Question

Let \( Q, A, B \) be matrices of order \( n \times n \) with real entries such that \( Q \) is orthogonal and \( A \) is invertible. Then the eigenvalues of \( Q^T A^{-1} B Q \) are always the same as those of

• A. \( BA^{-1} \)
• B. \( Q^T A^{-1} B Q \)
• C. \( A^{-1} B Q^T \)
• D. \( AB \)

Hint:

Orthogonal transformations preserve eigenvalues, so for matrices of the form \( Q^T A^{-1} B Q \), the eigenvalues are the same as those of \( AB \).

Answer 1

The Correct Option is A

Step 1: Recall the property of orthogonal similarity.
If Q is an orthogonal matrix, then for any matrix M, the matrices M and Q^T M Q are similar.
Similar matrices have the same eigenvalues.

Step 2: Apply the property to the given matrix.
The matrix in question is Q^T A^{-1} B Q.
Let M = A^{-1} B. Then Q^T M Q is similar to M.
Thus, Q^T A^{-1} B Q has the same eigenvalues as A^{-1} B.

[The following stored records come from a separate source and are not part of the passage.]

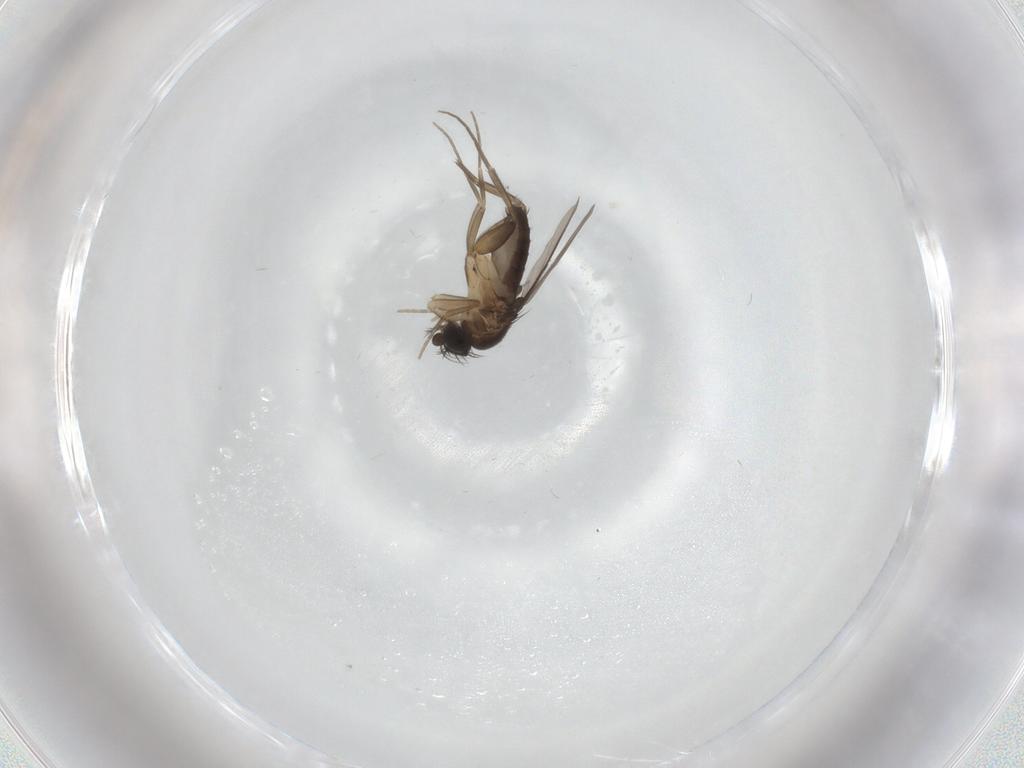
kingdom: Animalia
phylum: Arthropoda
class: Insecta
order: Diptera
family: Phoridae
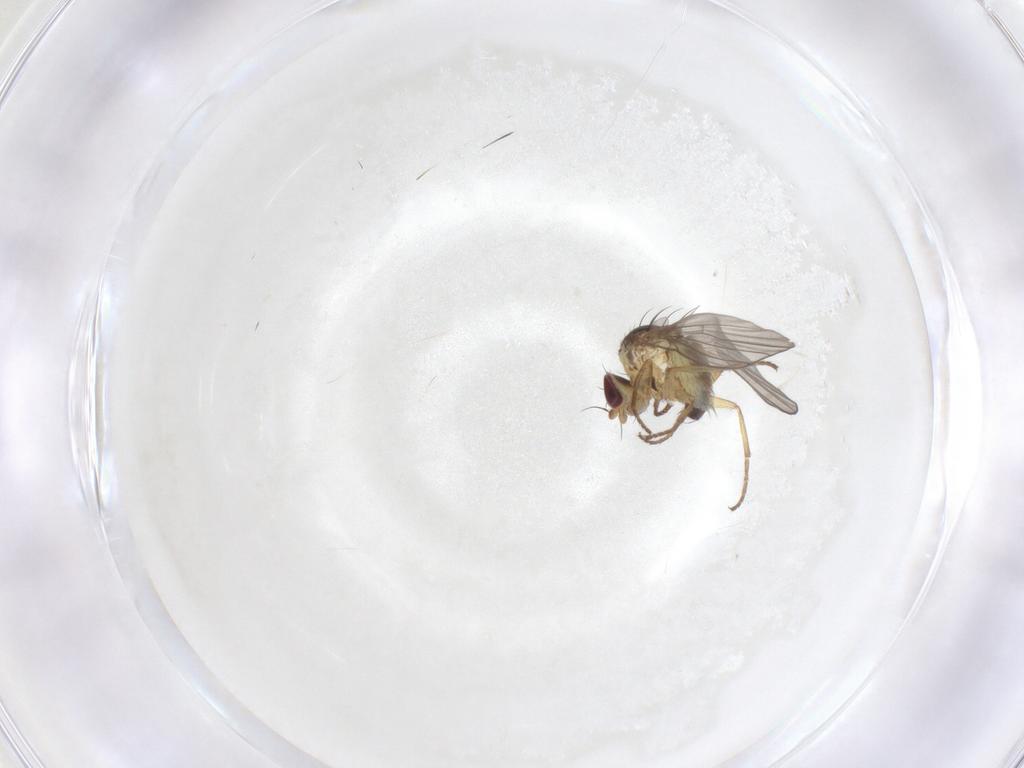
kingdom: Animalia
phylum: Arthropoda
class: Insecta
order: Diptera
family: Agromyzidae
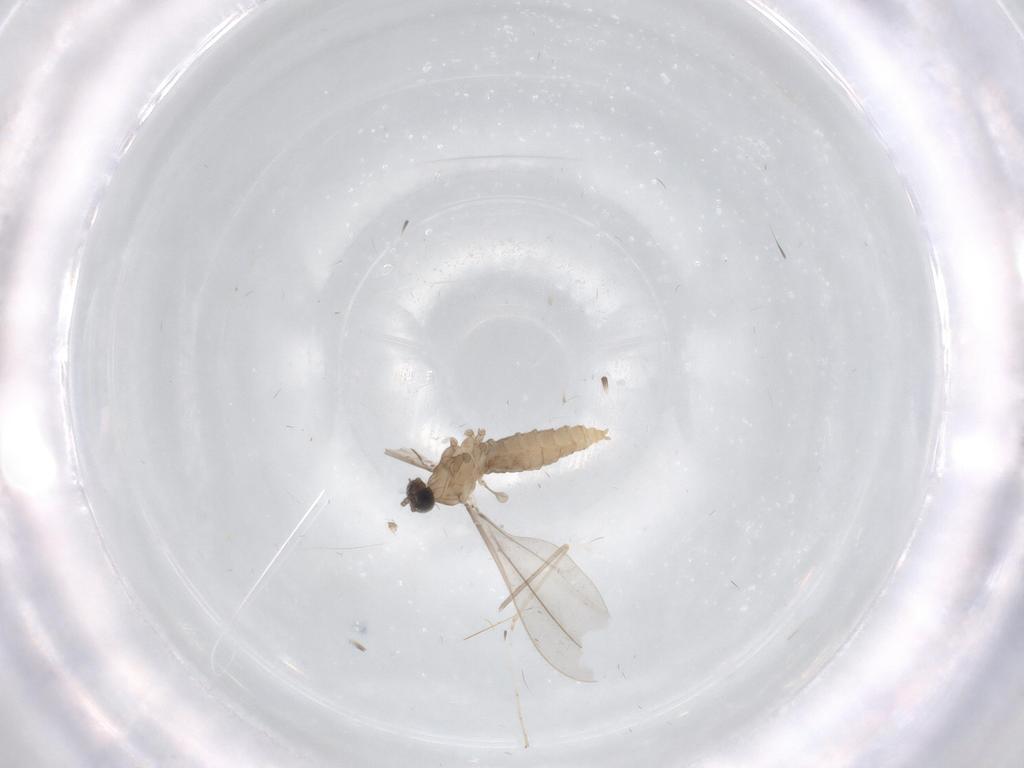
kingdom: Animalia
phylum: Arthropoda
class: Insecta
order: Diptera
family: Cecidomyiidae
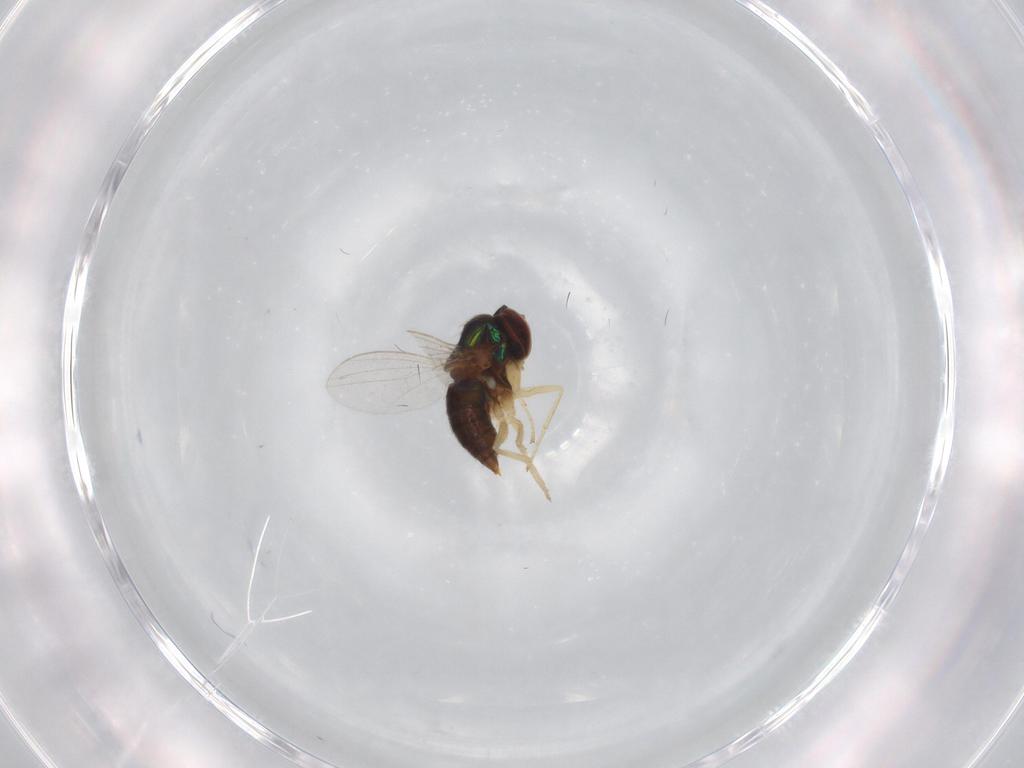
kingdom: Animalia
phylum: Arthropoda
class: Insecta
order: Diptera
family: Dolichopodidae
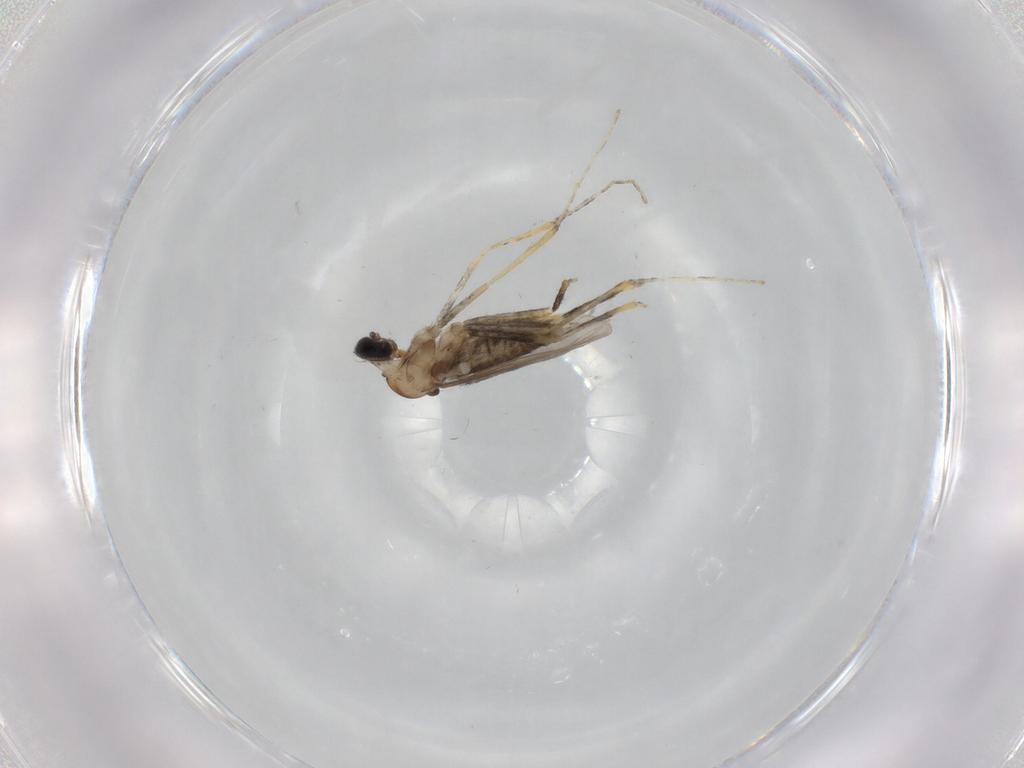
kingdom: Animalia
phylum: Arthropoda
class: Insecta
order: Diptera
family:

Step 3: Eigenvalues of A^{-1} B.
Recall that the eigenvalues of A^{-1} B are the same as those of B A^{-1} because if λ is an eigenvalue of A^{-1} B with eigenvector v:
A^{-1} B v = λ v → B v = λ A v → B A^{-1} (A v) = λ (A v).
Hence, the eigenvalues of A^{-1} B and B A^{-1} are the same.

Final Answer: BA^{-1}